• **Fragmento facilitado**
────────

Tegucigalpa, Honduras.- El Juzgado en Materia de Criminalidad Organizada, Medio Ambiente y Corrupción dictó medida de presentación periódica, permitiendo que las cuatro personas señaladas por “terrorismo” en perjuicio del expresidente Manuel Zelaya Rosales se defiendan en libertad ante el juez competente.
La medida es favoreciendo a Gerardo Enrique Galeano, acusado de planificar el atentado, así como de los ciudadanos, Arcadio Corrales Estrada, de 64 años, un electromecánico residente en Tegucigalpa; Perfecto Jesús Enamorado Paz, de 69 años, comerciante residente en Comayagua; y Antonio David Kattán Rivera, de 53 años, comerciante en San Pedro Sula.
Todos son acusados de actos preparatorios punibles y asociación terrorista, en un supuesto plan delictivo de gran magnitud que incluía atentar contra la vida del expresidente de la República, Manuel Zelaya Rosales.
Según explicó el abogado y presentante de uno de los imputados, Darwin García, "los presupuestos para dictar prisión preventiva ya habían desaparecido y logramos acreditar que mi representado tiene derecho a trabajar, a movilizarse y a que se le garantice el principio de inocencia, sin ser prejuzgado mediante una pena anticipada con este tipo de medidas gravosas".
Indicó que el juez, al valorar todas las argumentaciones, decidió cambiar la medida de arresto domiciliario con la obligación de presentarse a firmar periódicamente ante el Juzgado de Letras de San Pedro Sula.
El presunto plan para asesinar a Manuel Zelaya
El exfiscal general de Honduras, Johel Zelaya, denunció un supuesto plan para asesinar al expresidente Manuel Zelaya, derrocado en el 2009, e impedir las elecciones generales del próximo 30 de noviembre.

────────

• **Ítems listados**
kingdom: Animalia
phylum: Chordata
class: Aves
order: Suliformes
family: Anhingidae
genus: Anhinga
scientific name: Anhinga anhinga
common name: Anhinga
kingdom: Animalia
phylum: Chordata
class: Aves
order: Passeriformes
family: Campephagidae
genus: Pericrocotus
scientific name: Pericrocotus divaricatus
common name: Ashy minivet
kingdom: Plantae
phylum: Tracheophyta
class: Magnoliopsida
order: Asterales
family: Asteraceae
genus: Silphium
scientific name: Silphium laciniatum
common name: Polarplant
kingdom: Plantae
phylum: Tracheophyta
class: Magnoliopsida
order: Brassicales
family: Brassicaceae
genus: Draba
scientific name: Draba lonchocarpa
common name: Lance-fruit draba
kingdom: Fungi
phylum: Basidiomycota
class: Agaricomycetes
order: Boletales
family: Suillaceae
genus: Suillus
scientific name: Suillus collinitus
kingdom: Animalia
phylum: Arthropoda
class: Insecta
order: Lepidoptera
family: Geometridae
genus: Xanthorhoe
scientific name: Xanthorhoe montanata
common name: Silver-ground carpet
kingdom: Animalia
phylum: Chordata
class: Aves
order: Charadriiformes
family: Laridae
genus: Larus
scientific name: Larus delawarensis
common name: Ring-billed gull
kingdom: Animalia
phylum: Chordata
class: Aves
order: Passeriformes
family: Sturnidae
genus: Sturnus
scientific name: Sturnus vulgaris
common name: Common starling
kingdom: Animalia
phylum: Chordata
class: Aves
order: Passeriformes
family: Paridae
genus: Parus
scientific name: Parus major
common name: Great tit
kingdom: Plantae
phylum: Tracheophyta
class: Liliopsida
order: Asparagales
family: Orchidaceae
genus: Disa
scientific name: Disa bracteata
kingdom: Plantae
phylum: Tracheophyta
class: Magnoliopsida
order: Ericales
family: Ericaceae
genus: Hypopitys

────────

• **Tareas pendientes**
1) Transcriba un pasaje de la noticia: comience en las palabras que contienen "La medida es" y deténgase después de "en San Pedro Sula.".
2) Enumere los nombres completos de todas las personas a quienes, según la noticia, favorece la medida de presentación periódica.
Los ítems no intervienen en este ejercicio.

• **Ejercicio resuelto**
1)
La medida es favoreciendo a Gerardo Enrique Galeano, acusado de planificar el atentado, así como de los ciudadanos, Arcadio Corrales Estrada, de 64 años, un electromecánico residente en Tegucigalpa; Perfecto Jesús Enamorado Paz, de 69 años, comerciante residente en Comayagua; y Antonio David Kattán Rivera, de 53 años, comerciante en San Pedro Sula.

2)
Gerardo Enrique Galeano
Arcadio Corrales Estrada
Perfecto Jesús Enamorado Paz
Antonio David Kattán Rivera